After reviewing all of the credible evidence, the Court concludes that Trooper Streety operated his vehicle in a negligent manner and was the proximate cause of the accident which resulted in the injuries to Hector Gonzalez and Sharlene Gonzalez. The credible testimony established that prior to the accident, the Gonzalez vehicle was stopped at the intersection, situated properly in the left turn lane, with its left turn signal operating. Mr. Gonzalez was waiting for the appropriate turn signal to be activated, and when it was, he began to make his turn when he was struck by the State Police vehicle. Quite simply, Mr. and Mrs. Gonzalez were properly on the roadway when the New York State Trooper, without giving any advance warning by way of sirens or emergency lights, entered the intersection at a high rate of speed and collided with the Gonzalez vehicle.

Furthermore, the Court finds no evidence that Mr. Gonzalez was negligent in the operation of his vehicle, and that the sole proximate cause of the accident was the negligent manner in which Trooper Streety operated his vehicle.[3]

Accordingly, the Court finds that defendant is 100% liable to the claimants for the injuries suffered by them.

All motions at trial not specifically ruled upon are hereby denied.

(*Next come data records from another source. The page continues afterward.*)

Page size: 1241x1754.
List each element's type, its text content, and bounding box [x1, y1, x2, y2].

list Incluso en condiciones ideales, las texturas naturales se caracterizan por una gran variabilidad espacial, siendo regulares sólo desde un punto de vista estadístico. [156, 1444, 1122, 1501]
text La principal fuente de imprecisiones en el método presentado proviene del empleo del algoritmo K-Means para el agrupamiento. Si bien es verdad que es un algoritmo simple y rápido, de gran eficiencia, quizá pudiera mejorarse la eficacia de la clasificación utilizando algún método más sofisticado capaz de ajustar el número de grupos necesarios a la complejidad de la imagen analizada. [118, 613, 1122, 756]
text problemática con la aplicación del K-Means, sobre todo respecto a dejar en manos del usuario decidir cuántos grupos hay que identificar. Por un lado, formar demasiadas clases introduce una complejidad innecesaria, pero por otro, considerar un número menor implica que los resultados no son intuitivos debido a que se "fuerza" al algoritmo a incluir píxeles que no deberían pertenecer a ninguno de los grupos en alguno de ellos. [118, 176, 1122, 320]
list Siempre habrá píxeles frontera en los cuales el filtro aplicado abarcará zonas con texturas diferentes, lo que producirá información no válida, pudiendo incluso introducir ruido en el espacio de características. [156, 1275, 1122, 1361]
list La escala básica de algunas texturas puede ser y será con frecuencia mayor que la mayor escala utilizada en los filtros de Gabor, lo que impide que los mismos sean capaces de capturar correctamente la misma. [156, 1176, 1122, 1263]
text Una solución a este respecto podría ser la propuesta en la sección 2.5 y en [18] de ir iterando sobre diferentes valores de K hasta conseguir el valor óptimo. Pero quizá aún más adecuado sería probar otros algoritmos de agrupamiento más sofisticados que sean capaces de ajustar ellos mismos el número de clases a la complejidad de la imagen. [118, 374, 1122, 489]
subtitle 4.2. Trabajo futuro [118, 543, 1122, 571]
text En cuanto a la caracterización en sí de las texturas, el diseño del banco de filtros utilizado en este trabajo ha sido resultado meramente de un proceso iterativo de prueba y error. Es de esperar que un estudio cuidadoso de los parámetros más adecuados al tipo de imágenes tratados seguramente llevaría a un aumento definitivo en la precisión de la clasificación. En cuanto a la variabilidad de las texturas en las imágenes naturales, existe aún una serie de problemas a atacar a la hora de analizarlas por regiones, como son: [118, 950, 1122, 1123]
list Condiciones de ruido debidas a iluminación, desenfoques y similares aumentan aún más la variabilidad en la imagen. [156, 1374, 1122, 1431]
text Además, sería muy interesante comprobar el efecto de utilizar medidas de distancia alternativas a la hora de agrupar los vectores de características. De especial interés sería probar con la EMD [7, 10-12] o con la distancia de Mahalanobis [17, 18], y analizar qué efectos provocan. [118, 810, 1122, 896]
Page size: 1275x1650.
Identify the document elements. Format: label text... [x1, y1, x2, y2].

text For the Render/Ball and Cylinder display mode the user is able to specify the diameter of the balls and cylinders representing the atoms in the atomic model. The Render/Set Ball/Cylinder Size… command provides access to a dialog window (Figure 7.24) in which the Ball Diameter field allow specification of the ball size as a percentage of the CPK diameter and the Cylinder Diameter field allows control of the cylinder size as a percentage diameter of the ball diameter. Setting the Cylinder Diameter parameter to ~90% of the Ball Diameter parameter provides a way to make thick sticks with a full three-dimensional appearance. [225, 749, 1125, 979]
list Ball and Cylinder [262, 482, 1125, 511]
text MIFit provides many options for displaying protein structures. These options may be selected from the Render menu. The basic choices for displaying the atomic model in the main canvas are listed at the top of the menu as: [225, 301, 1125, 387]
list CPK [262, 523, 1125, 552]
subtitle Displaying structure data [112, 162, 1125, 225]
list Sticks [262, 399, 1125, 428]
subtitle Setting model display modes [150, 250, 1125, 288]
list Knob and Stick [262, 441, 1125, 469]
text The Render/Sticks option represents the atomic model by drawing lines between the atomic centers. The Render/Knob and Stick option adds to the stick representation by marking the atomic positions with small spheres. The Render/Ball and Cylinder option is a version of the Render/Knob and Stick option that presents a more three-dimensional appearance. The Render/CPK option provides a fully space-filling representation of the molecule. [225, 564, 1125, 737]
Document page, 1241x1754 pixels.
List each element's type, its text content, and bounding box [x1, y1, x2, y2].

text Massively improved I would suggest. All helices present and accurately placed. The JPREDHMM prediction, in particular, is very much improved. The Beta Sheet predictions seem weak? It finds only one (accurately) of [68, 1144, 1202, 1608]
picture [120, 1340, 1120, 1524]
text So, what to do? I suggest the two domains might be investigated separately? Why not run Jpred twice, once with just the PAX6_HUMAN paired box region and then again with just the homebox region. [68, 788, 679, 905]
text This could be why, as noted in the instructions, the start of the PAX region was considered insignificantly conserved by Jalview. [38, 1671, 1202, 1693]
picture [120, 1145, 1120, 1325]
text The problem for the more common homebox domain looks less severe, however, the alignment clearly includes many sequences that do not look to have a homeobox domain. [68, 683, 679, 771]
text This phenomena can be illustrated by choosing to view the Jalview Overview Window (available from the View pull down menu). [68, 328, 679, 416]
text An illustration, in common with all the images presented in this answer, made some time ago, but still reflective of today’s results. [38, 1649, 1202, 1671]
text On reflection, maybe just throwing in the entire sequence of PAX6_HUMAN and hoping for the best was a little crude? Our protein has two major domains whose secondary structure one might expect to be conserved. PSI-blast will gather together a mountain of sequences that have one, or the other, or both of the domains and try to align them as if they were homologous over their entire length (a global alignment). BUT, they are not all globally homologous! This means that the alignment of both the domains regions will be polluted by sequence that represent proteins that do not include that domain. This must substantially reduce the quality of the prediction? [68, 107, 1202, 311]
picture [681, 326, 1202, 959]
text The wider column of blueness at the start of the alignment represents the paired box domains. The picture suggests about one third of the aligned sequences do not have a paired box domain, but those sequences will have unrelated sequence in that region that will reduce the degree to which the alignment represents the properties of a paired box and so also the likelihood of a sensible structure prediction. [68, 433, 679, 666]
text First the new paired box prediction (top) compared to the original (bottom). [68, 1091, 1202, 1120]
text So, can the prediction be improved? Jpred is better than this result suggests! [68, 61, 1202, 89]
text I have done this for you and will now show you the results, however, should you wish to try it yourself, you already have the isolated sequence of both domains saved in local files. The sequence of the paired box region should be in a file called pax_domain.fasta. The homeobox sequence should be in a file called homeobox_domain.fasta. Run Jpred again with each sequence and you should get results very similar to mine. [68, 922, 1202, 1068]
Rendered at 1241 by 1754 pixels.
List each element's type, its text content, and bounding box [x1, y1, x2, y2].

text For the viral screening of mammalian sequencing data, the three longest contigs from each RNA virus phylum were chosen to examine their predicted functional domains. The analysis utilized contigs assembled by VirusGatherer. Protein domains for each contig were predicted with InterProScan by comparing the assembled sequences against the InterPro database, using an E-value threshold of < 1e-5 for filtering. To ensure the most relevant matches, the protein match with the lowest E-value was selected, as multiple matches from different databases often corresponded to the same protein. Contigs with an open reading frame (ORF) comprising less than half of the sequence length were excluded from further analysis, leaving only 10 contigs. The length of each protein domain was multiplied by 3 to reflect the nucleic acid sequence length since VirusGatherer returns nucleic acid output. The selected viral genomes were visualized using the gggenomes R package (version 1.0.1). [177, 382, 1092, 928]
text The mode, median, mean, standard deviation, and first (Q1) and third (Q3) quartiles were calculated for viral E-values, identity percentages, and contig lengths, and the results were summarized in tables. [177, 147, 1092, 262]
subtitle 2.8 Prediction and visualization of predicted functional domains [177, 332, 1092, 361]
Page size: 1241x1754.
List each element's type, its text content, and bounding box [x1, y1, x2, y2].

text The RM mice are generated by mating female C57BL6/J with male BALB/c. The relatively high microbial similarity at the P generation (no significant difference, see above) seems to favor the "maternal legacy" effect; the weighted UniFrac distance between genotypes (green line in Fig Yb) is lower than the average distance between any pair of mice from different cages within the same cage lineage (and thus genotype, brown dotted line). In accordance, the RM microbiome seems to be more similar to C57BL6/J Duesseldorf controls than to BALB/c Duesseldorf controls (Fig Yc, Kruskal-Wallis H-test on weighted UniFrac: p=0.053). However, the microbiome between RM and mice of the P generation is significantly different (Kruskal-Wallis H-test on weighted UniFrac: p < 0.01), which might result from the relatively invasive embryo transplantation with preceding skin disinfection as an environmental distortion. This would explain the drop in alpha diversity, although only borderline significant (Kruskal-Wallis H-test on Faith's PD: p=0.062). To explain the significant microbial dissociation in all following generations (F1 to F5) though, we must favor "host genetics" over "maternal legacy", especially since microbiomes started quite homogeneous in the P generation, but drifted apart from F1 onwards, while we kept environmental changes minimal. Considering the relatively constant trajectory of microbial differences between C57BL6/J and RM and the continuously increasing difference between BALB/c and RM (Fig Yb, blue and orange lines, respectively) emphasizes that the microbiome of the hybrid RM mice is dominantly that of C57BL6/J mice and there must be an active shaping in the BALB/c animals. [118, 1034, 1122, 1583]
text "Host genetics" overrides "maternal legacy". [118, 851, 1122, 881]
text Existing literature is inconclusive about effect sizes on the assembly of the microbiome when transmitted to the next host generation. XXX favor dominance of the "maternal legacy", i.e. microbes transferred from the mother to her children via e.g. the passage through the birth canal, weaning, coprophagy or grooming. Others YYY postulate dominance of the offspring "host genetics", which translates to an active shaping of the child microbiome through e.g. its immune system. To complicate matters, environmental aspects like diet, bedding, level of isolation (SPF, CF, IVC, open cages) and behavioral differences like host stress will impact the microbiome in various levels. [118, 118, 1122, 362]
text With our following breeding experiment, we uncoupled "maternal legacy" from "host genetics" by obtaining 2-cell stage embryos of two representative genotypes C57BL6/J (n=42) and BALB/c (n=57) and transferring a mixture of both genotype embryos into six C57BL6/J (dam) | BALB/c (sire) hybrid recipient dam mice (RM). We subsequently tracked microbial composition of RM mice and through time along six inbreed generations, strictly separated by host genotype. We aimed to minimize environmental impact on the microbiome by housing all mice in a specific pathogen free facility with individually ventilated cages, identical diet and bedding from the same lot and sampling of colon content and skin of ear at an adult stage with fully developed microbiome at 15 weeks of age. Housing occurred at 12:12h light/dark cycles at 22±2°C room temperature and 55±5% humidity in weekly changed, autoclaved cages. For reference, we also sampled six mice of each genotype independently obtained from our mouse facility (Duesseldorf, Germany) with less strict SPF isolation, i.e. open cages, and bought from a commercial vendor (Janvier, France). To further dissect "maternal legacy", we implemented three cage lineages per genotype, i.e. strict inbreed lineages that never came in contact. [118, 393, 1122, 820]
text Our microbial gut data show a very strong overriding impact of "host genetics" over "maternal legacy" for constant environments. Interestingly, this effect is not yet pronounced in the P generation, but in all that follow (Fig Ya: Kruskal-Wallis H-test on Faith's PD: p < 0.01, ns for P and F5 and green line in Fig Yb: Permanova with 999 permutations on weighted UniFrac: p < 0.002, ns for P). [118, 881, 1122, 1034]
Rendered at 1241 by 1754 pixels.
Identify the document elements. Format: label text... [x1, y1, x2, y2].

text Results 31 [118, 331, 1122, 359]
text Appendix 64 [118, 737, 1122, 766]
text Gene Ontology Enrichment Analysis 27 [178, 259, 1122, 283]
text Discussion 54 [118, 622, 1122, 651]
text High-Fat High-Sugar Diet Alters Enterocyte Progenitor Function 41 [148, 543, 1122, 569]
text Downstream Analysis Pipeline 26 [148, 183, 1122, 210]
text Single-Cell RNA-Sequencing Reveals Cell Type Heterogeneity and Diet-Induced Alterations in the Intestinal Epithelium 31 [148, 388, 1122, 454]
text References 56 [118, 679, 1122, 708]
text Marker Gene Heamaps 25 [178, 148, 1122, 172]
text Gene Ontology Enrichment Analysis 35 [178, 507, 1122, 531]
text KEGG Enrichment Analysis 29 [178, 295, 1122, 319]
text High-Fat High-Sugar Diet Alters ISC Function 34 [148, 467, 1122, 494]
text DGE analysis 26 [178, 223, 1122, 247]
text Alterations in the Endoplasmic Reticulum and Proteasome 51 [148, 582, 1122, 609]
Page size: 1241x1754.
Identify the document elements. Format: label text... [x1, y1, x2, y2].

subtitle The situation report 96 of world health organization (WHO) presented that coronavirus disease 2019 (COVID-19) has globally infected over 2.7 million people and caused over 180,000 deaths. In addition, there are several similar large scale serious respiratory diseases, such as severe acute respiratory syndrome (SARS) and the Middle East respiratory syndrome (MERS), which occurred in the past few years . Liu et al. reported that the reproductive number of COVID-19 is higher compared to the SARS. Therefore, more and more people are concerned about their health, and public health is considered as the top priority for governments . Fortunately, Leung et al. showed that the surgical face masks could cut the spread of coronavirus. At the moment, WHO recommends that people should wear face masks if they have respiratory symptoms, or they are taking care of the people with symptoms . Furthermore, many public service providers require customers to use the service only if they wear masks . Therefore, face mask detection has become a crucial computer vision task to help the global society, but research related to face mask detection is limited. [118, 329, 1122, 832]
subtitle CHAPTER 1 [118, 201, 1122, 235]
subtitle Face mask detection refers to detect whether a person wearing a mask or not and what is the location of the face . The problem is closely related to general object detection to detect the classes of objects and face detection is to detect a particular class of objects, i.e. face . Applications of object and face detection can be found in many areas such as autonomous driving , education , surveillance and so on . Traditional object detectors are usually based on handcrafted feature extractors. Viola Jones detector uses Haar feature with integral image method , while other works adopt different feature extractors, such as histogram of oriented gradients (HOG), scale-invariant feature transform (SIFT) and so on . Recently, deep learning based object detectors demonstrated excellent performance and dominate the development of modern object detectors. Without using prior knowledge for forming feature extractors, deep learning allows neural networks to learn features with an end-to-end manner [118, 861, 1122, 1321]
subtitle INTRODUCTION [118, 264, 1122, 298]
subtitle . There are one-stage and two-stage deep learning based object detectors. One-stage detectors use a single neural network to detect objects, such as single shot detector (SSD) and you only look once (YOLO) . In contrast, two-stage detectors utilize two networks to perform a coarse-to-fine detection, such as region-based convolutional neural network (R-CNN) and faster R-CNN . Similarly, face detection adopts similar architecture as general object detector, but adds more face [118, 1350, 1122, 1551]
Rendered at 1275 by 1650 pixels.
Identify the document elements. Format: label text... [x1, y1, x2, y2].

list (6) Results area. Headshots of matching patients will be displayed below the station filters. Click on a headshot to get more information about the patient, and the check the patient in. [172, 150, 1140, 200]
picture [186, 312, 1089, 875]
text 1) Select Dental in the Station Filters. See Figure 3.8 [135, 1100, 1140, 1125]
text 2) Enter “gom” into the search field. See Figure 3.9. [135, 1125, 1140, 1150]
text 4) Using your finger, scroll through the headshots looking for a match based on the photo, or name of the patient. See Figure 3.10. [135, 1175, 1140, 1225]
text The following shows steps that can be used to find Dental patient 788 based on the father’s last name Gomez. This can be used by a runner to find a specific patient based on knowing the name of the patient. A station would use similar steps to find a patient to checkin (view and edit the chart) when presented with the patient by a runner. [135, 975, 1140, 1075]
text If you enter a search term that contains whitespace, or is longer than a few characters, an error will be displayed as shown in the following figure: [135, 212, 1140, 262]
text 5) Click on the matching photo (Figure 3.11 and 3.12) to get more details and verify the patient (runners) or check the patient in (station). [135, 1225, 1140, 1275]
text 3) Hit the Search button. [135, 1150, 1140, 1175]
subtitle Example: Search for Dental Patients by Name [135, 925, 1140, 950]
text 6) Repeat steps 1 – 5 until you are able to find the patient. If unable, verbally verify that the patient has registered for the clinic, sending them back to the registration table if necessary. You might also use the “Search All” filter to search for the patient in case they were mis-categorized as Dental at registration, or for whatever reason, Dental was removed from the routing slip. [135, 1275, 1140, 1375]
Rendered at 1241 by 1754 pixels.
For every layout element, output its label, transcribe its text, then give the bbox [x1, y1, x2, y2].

The Clerk of the Court is directed to enter interlocutory judgments in each claim on the issue of liability, consistent with this decision. The Court will schedule these claims for trial on the issue of damages as soon as practicable.


March 15, 2001
Syracuse, New York

Judge of the Court of Claims

[1]Unless otherwise indicated, all references and quotations are taken from the Court's trial notes.
[2] It is evident under the facts of this case that Trooper Streety was not operating his vehicle in an emergency situation, which would have provided defendant with the qualified immunity under Vehicle and Traffic Law, § 1104. The trooper's conduct must therefore be evaluated against a "negligent" standard, rather than the "reckless disregard" standard of § 1104.
[3] There was no indication whatsoever in the testimony that Mrs. Gonzalez, a passenger in the vehicle operated by her husband, contributed in any way to this accident.